What is Validity?
The fundamental concept to keep in mind when creating any assessment is validity. Validity refers to whether a test measures what it aims to measure. For example, a valid driving test should include a practical driving component and not just a theoretical test of the rules of driving. A valid language test for university entry, for example, should include tasks that are representative of at least some aspects of what actually happens in university settings, such as listening to lectures, giving presentations, engaging in tutorials, writing essays, and reading texts.
Validity has different elements, which we are now going to look at in turn.
Test Purpose – Why am I testing?
We can never really say that a test is valid or not valid. Instead, we can say that a test is valid for a particular purpose. There are several reasons why you might want to test your students. You could be trying to check their learning at the end of a unit, or trying to understand what they know and don't know. Or, you might want to use a test to place learners into groups based on their ability, or to provide test takers with a certificate of language proficiency. Each of these different reasons for testing represents a different test purpose.

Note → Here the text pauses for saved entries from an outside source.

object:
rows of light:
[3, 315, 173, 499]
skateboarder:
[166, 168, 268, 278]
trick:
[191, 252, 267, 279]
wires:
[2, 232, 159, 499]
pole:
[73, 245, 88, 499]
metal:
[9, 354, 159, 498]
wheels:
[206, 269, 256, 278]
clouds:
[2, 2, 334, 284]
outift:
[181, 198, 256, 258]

The purpose of the test determines the type of test you're going to produce, which in turn affects the kinds of tasks you're going to choose, the number of test items, the length of the test, and so on. For example, a test certifying that doctors can practise in an English-speaking country would be different from a placement test which aims to place those doctors into language courses.

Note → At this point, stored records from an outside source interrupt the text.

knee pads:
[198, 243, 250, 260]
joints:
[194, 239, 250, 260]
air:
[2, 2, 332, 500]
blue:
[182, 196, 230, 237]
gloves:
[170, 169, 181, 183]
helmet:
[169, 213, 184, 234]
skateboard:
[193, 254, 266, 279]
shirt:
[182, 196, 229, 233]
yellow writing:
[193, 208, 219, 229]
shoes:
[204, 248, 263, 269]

Test Takers – Who am I testing?
It’s also vital to keep in mind who is taking your test. Is it primary school children or teenagers or adults? Or is it airline pilots or doctors or engineers? This is an important question because the test has to be appropriate for the test takers it is aimed for. If your test takers are primary school children, for instance, you might want to give them more interactive tasks or games to test their language ability. If you are testing listening skills, for example, you might want to use role plays for doctors, but lectures or monologues with university students.
Test Construct – What am I testing?
Another key point is to consider what you want to test. Before designing a test, you need to identify the ability or skill that the test is designed to measure – in technical terms, the ‘test construct’. Some examples of constructs are: intelligence, personality, anxiety, English language ability, pronunciation. To take language assessment as an example, the test construct could be communicative language ability, or speaking ability, or perhaps even a construct as specific as pronunciation. The challenge is to define the construct and find ways to elicit it and measure it; for example, if we are testing the construct of fluency, we might consider features such as rate of speech, number of pauses/hesitations and the extent to which any pauses/hesitations cause strain for a listener.

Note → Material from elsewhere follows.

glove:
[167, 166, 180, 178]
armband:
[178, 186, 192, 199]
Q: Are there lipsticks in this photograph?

Test Tasks – How am I testing?
Once you’ve defined what you want to test, you need to decide how you’re going to test it. The focus here is on selecting the right test tasks for the ability (i.e. construct) you're interested in testing. All task types have advantages and limitations and so it’s important to use a range of tasks in order to minimize their individual limitations and optimize the measurement of the ability you’re interested in. The tasks in a test are like a menu of options that are available to choose from, and you must be sure to choose the right task or the right range of tasks for the ability you're trying to measure.
Test Reliability - How am I scoring?
Next it’s important to consider how to score your test. A test needs to be reliable and to produce accurate scores. So, you’ll need to make sure that the scores from a test reflect a learner's actual ability. In deciding how to score a test, you’ll need to consider whether the answers to the are going to be scored as correct or incorrect (this might be the case for multiple–choice tasks, for example) or whether you might use a range of marks and give partial credit, as for example, in reading or listening comprehension questions. In speaking and writing, you’ll also have to decide what criteria to use (for example, grammar, vocabulary, pronunciation, essay, organisation in writing, and so on). You’ll also need to make sure that the teachers involved in speaking or writing assessment have received some training, so that they are marking to (more or less) the same standard.
Test Impact - How will my test help learners?
The final – and in many ways most important – question to ask yourself is how the test is benefitting learners. Good tests engage learners in situations similar to ones that they might face outside the classroom (i.e. authentic tasks), or which provide useful feedback or help their language development by focusing on all four skills (reading, listening, writing, speaking). For example, if a test has a speaking component, this will encourage speaking practice in the classroom. And if that speaking test includes both language production (e.g. describe a picture) and interaction (e.g. discuss a topic with another student), then preparing for the test encourages the use of a wide range of speaking activities in the classroom and enhances learning.